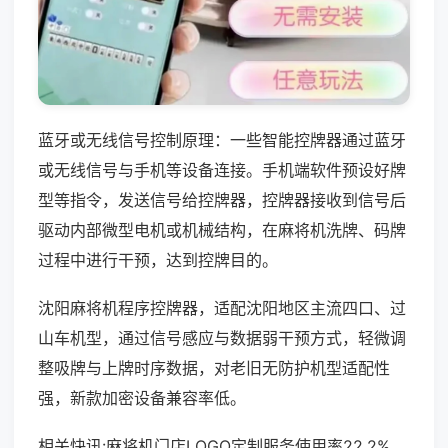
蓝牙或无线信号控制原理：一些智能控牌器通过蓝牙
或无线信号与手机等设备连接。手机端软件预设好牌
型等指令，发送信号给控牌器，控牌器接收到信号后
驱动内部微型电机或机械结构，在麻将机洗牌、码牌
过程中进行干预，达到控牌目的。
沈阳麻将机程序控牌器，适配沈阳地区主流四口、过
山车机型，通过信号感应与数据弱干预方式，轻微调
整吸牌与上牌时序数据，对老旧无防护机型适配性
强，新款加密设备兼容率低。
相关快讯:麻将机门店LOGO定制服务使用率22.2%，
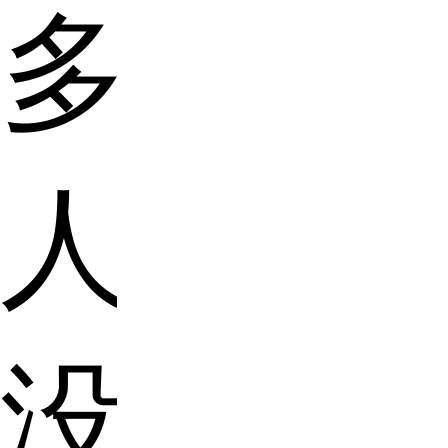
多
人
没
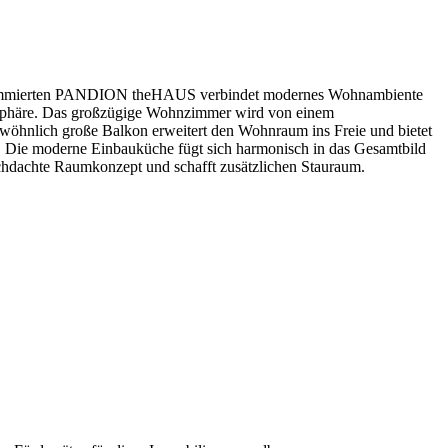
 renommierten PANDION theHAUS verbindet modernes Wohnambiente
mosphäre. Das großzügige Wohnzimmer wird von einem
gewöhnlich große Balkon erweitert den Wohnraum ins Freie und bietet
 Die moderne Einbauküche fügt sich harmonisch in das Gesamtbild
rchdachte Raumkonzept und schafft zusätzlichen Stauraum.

• • • • • • •

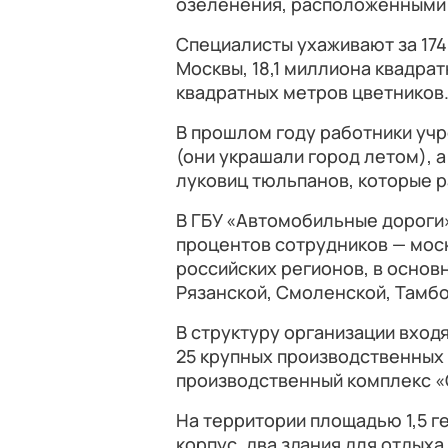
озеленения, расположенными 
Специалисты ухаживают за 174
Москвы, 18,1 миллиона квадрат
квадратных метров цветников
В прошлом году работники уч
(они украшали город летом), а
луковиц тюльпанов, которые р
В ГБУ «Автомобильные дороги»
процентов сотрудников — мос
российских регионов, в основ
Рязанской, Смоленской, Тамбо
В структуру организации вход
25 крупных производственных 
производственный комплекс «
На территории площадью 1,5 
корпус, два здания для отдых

• • • • • • •

-- Work required --
From the entries above, return exactly the line containing "В структуру организации вход", the line containing "корпус, два здания для отдых", and all lines between, and nothing else.

-- Solution --
В структуру организации вход
25 крупных производственных 
производственный комплекс «
На территории площадью 1,5 
корпус, два здания для отдых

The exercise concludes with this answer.